Q&A with MY ARCHITECT Filmmaker Nathaniel Kahn with author and architecture critic Paul Goldberger

Friday, April 7
7:30

NOTE: This screening is SOLD OUT.
A standby line will form at the box office 30 minutes prior to showtime.

Nathaniel Kahn is an American filmmaker. His documentary MY ARCHITECT (2003) — about his father, the architect Louis Kahn — was nominated for an Academy Award, two Independent Spirit Awards, and won the Directors Guild of America Award. His film TWO HANDS (2006) about the pianist Leon Fleisher was nominated for an Academy Award and an Emmy.

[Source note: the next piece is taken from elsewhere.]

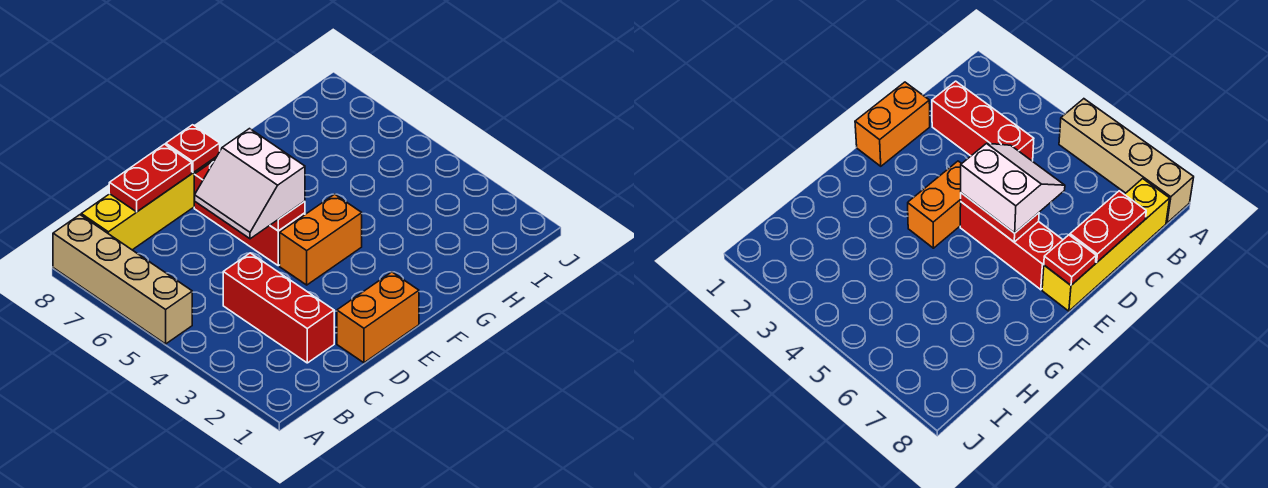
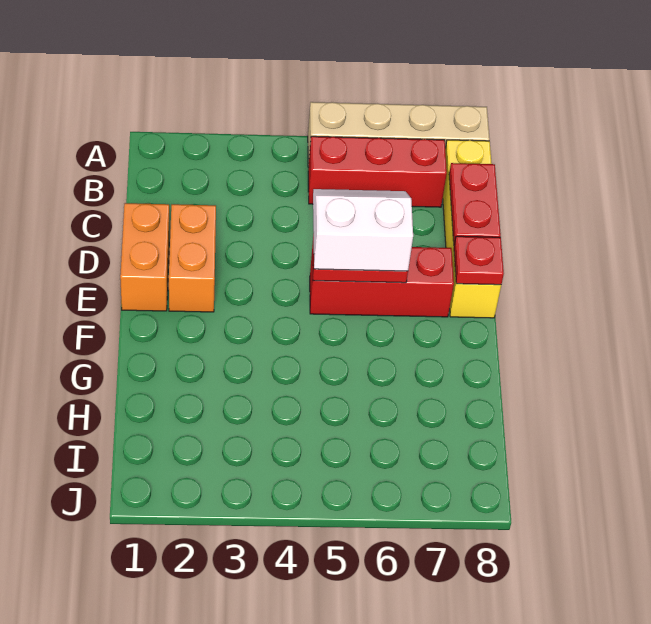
red brick C2:C4 level 1 -> red brick B5:B7 level 1
orange brick E4:F4 level 1 -> orange brick D2:E2 level 1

Kahn's documentary on the interaction between the worlds of art and commerce, THE PRICE OF EVERYTHING (2018) premiered at the Sundance Film Festival, was broadcast by HBO and was nominated for an Emmy. His film THE HUNT FOR PLANET B (2021) about NASA’s Webb Telescope premiered at SXSW, was broadcast by CNN and was nominated for an Emmy.

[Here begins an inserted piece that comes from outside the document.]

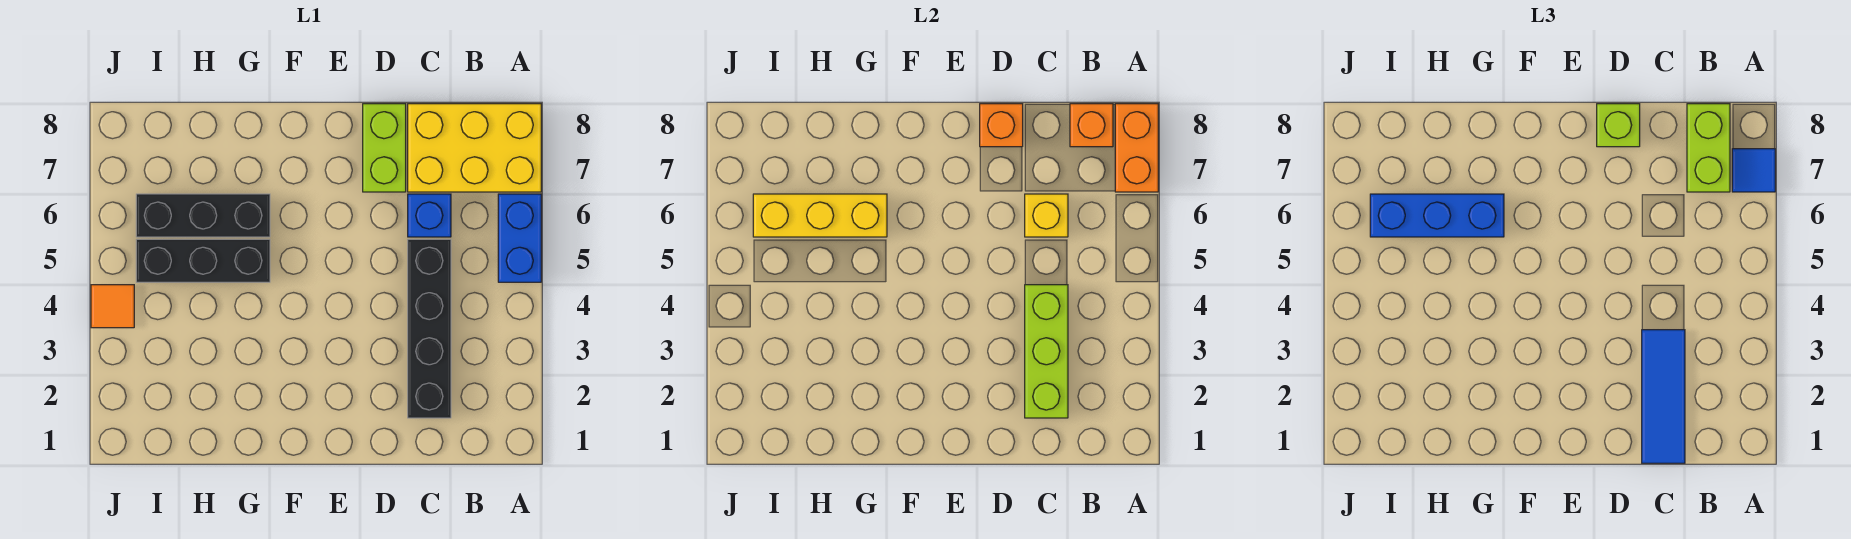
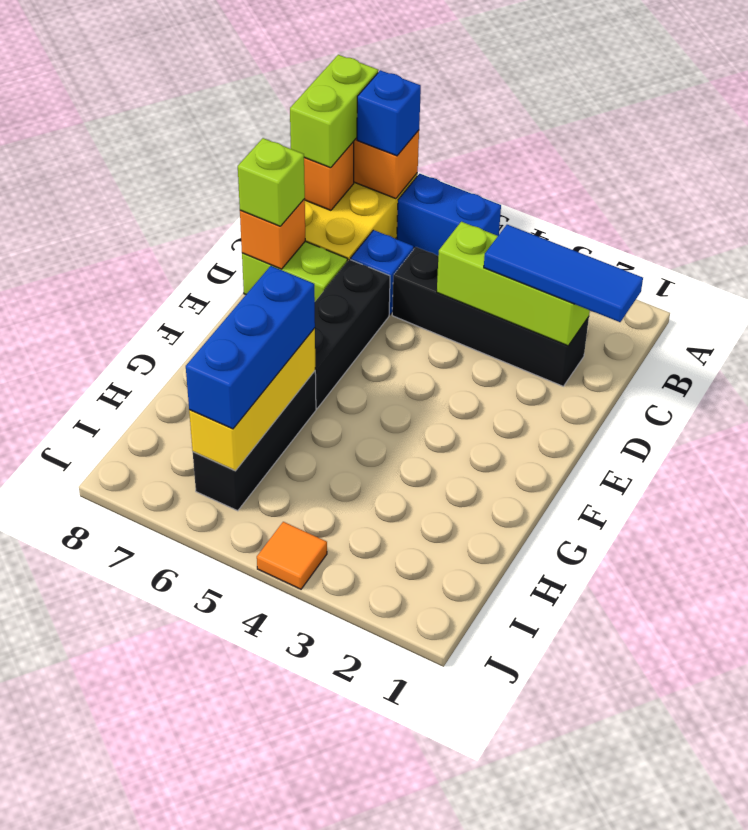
blue tile A7 level 3 -> blue brick A7 level 3
lime brick B7:B8 level 3 -> lime brick A8:B8 level 3
yellow brick C6 level 2 -> none
black brick G5:I5 level 1 -> black brick D6:F6 level 1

Paul Goldberger, who The Huffington Post has called “the leading figure in architecture criticism,” is now a Contributing Editor at Vanity Fair. He is the author of Building Art: The Life and Work of Frank Gehry, published in late 2015 by Alfred A. Knopf. From 1997 through 2011 he served as the Architecture Critic for The New Yorker, where he wrote the magazine’s celebrated “Sky Line” column. He also holds the Joseph Urban Chair in Design and Architecture at The New School in New York City. He was formerly Dean of the Parsons School of Design, a division of The New School. He began his career at The New York Times, where in 1984 his architecture criticism was awarded the Pulitzer Prize for Distinguished Criticism, the highest award in journalism. In 2012 he received the Vincent Scully Prize from the National Building Museum in recognition of the influence his writing has had on the public’s understanding of architecture. In addition to his Gehry biography, he is the author of several books, including Why Architecture Matters, published by Yale University Press; Building Up and Tearing Down, a collection of his articles from The New Yorker; and Christo and Jeanne-Claude, published by Taschen. He lectures widely around the country on architecture, design, historic preservation and cities. He is a graduate of Yale University, and is a trustee of Kenyon College in Gambier, Ohio, the Forum for Urban Design, The New York Stem Cell Foundation and the National Trust for Historic Preservation in Washington, D.C., where he also serves as chairman of the Advisory Council for The Glass House, a historic property of the National Trust. He resides in New York City. Read more.
Note: As a young reporter at The New York Times, Mr. Goldberger wrote the obituary for Louis I. Kahn when he died in Penn Station in 1974.